Ce recentrement a été décisif. Stéphane a compris qu’il ne pouvait soigner la terre que s’il allait bien lui-même. La frontière entre l’homme et la nature, à ses yeux, est illusoire : « Nous constituons la nature, et la nature nous constitue. Nous dépendons des céréales que nous mangeons, de la photosynthèse… » Cette conviction le guide dans toutes ses démarches. Il suit son intuition, persuadé que la cohérence entre sa santé et celle de ses terres est la clé : « Si je donne une formation sur l’agriculture régénérative, dit-il, je parlerai aussi de notre relation à la nature. Sinon, je ne donnerai qu’une demi-réponse. »

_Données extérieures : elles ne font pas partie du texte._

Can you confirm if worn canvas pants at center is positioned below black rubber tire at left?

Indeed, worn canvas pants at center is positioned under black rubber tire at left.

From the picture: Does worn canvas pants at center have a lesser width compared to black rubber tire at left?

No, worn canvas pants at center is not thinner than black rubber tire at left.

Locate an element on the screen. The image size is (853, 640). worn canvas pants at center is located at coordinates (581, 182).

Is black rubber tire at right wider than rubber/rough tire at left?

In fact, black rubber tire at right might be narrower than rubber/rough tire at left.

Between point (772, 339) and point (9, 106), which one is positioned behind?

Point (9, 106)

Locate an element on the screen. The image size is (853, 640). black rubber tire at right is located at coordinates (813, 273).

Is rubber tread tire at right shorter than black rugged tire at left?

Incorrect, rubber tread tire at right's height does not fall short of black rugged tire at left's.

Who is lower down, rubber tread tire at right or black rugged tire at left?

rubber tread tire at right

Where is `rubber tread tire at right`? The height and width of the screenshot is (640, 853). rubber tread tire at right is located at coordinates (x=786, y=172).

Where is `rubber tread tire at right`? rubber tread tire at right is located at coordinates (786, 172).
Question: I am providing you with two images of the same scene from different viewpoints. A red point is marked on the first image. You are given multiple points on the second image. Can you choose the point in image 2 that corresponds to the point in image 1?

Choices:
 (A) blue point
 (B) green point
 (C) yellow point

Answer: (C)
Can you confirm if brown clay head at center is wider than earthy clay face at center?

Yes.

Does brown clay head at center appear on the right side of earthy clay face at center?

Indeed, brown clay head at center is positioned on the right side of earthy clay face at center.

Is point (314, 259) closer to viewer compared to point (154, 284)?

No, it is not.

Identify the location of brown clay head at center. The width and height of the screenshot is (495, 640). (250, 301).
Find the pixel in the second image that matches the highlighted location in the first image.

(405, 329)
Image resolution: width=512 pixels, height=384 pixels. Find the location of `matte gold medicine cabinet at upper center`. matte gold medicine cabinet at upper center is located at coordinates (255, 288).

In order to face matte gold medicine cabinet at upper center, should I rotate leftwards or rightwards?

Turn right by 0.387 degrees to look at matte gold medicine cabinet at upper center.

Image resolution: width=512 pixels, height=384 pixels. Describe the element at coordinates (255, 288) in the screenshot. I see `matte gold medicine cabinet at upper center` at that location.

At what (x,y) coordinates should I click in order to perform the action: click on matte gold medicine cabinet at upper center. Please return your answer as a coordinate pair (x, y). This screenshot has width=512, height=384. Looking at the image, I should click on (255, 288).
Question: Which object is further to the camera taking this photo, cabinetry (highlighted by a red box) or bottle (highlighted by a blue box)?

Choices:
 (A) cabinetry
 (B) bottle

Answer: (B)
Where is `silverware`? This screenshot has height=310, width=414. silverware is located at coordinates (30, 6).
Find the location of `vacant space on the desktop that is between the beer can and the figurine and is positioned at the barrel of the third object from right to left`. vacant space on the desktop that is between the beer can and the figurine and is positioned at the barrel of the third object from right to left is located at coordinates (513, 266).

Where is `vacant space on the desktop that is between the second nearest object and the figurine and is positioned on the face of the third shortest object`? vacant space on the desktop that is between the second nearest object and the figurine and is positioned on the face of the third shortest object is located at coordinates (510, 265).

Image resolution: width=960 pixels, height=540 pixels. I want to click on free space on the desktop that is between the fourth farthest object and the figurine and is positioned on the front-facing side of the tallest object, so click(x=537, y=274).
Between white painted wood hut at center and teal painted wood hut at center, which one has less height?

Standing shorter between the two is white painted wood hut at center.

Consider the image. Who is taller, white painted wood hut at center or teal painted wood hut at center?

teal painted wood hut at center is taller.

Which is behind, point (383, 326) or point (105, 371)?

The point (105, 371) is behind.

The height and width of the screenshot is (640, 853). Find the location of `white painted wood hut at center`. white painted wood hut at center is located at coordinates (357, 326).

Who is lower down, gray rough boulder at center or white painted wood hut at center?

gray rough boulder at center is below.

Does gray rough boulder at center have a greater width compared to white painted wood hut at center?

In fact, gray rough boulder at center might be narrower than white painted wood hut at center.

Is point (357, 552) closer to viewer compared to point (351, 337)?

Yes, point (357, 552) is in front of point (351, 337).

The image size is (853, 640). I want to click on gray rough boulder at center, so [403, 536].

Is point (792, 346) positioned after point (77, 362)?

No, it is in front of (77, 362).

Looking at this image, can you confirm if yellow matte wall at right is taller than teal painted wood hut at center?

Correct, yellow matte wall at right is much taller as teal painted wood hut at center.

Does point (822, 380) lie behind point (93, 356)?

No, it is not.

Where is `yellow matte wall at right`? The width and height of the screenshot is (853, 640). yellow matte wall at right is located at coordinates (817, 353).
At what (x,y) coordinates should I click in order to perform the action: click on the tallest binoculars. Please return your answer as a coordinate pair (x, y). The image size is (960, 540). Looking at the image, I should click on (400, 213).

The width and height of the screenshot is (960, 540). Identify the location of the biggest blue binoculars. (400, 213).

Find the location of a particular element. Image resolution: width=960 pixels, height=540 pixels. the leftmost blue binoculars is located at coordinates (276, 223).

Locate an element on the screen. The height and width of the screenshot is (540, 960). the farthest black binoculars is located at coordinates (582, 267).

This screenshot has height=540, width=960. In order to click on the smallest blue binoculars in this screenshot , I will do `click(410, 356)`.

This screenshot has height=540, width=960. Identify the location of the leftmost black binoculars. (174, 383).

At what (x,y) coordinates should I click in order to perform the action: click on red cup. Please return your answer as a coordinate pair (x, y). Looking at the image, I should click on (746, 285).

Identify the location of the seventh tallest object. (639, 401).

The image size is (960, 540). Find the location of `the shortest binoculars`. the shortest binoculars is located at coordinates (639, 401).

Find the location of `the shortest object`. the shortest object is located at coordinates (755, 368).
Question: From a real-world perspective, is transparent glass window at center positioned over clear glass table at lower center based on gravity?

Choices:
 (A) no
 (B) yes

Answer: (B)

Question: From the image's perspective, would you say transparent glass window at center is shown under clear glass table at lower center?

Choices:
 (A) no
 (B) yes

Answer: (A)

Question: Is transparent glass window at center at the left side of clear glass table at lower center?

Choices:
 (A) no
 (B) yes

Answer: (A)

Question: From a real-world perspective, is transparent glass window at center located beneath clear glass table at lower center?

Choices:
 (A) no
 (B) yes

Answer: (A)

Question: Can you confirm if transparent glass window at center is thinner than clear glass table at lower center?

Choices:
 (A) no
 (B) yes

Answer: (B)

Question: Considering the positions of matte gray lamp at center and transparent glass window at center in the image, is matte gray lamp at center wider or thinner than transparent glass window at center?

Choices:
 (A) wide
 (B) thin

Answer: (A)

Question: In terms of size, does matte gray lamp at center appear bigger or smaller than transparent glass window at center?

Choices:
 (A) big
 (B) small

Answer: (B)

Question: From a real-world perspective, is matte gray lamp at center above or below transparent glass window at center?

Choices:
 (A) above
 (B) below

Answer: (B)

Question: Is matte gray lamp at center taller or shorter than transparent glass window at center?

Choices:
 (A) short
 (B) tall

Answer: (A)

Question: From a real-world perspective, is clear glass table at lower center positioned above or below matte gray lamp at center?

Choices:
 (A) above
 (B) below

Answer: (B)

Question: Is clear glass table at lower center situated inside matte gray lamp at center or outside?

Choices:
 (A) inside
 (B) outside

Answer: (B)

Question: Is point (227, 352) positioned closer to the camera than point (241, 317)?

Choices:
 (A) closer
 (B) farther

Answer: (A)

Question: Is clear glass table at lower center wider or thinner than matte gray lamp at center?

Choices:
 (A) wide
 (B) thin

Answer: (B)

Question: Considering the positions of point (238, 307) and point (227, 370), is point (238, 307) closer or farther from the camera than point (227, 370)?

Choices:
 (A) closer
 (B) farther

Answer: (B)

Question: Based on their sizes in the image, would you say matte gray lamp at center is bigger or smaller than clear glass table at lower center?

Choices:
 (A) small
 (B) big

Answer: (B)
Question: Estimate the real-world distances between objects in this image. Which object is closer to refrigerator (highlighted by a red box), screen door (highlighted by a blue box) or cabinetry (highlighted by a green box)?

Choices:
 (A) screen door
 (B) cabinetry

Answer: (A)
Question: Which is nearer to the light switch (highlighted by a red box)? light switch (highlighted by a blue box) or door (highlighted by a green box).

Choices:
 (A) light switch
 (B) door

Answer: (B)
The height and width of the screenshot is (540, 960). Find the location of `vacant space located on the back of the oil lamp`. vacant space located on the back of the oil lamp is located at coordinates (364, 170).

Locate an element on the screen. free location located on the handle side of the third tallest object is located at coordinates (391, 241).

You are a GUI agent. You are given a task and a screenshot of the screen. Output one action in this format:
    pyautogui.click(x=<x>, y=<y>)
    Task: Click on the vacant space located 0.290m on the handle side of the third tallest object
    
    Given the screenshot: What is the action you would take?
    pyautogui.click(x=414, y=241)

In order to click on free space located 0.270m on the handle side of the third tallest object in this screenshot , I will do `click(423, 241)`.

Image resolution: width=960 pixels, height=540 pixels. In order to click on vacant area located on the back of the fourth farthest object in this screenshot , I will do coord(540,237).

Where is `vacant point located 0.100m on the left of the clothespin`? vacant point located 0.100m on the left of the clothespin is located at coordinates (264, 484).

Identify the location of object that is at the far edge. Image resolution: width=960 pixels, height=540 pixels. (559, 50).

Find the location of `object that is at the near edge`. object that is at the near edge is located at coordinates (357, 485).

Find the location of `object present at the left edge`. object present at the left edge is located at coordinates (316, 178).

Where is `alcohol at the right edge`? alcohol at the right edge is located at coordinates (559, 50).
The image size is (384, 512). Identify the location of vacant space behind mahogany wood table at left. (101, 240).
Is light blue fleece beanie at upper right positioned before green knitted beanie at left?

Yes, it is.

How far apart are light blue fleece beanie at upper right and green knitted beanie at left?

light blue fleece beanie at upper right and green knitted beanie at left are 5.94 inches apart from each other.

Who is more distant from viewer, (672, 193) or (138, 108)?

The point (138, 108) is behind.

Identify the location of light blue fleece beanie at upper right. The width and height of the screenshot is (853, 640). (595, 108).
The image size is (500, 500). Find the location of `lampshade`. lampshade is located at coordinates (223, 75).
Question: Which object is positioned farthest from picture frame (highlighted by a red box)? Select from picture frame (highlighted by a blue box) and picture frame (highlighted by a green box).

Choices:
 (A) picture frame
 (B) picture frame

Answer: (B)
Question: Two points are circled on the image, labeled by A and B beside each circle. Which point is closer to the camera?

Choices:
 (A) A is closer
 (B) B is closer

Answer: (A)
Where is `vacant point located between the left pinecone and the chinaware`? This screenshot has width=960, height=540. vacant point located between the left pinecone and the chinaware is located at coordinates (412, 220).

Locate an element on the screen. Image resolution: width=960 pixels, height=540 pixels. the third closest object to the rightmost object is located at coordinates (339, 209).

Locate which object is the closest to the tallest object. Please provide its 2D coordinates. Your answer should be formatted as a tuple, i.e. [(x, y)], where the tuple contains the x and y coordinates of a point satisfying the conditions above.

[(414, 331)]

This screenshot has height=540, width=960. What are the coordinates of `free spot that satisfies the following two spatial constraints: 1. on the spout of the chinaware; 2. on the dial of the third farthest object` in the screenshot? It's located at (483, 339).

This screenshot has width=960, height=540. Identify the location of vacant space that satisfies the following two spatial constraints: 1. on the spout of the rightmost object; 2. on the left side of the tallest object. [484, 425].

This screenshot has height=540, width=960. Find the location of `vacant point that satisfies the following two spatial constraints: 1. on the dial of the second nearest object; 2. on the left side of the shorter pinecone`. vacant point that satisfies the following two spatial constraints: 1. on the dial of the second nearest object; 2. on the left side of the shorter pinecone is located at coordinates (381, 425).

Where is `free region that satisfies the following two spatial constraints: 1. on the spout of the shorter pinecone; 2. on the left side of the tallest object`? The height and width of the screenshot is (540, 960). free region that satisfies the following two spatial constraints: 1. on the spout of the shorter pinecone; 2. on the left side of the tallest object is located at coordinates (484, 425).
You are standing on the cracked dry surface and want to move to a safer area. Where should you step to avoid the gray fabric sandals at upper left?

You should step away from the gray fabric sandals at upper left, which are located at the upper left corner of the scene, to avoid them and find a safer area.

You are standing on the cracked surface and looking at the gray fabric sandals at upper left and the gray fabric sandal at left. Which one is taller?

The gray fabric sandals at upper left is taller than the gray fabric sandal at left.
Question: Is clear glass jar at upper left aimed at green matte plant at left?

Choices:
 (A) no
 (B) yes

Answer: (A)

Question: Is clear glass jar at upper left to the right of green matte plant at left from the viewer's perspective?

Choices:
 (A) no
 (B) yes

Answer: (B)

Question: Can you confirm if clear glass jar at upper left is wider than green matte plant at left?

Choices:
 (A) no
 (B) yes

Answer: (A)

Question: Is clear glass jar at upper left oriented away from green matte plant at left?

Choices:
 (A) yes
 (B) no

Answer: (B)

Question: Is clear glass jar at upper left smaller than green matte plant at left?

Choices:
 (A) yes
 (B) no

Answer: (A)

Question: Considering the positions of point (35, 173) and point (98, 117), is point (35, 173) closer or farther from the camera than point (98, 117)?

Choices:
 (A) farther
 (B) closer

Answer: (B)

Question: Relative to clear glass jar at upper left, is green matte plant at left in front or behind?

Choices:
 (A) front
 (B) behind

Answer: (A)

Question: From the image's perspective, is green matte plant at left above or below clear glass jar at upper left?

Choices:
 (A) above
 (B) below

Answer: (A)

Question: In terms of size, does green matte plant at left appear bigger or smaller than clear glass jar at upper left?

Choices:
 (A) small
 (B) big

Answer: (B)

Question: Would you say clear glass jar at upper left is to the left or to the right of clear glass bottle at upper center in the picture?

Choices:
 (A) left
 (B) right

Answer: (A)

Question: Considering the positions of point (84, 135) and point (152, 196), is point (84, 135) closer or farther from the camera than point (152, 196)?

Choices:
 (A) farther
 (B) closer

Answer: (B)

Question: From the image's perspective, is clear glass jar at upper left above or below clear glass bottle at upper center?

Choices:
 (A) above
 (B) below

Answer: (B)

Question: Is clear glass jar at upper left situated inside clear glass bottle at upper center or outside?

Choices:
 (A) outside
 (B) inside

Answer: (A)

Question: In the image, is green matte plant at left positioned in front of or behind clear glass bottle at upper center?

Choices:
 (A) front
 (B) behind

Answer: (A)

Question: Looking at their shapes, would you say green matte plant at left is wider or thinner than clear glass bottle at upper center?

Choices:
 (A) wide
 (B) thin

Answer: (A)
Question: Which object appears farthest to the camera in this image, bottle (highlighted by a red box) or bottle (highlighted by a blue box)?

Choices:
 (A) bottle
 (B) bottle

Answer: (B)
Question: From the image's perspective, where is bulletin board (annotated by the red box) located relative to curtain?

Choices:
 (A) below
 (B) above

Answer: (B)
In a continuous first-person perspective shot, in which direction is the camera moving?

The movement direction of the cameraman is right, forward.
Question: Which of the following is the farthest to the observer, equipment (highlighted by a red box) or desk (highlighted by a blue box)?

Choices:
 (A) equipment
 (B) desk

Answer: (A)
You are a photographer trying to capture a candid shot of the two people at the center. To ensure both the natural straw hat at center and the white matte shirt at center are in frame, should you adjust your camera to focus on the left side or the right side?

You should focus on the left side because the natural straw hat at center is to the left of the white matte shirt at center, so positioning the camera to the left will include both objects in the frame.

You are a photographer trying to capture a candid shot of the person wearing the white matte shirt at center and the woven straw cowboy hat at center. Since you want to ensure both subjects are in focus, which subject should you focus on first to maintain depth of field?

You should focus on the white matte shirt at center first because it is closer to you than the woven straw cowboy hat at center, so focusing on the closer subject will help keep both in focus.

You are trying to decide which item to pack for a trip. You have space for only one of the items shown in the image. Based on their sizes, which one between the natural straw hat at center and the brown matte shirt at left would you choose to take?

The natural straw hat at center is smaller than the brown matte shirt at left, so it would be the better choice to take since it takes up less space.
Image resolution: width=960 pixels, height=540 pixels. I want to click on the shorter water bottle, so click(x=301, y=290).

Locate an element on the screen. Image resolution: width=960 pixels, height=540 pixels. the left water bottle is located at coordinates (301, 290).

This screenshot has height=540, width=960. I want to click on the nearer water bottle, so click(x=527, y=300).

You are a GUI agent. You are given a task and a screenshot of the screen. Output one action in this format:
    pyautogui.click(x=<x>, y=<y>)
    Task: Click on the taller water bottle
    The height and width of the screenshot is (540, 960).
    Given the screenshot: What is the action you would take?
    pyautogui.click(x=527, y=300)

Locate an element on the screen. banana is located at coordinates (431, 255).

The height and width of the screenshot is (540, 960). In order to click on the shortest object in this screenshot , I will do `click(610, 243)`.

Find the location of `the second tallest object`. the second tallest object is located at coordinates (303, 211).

Optimiste, il croit en la force de l’entraide et du collectif. « On n’y arrivera jamais tout seul. » Son message s’adresse surtout à la nouvelle génération d’agriculteurs : se valoriser, prendre conscience de leur rôle central. Non pas se voir « en bas de l’échelle », mais au contraire comprendre que l’agriculture porte en elle des missions essentielles : nourrir la population, préserver la qualité de l’air et de l’eau, répondre aux enjeux climatiques, préparer l’avenir. Avec sérénité, Stéphane Deytard rappelle ainsi que l’agriculture n’est pas seulement un métier : c’est une responsabilité envers le vivant et une promesse faite aux générations futures.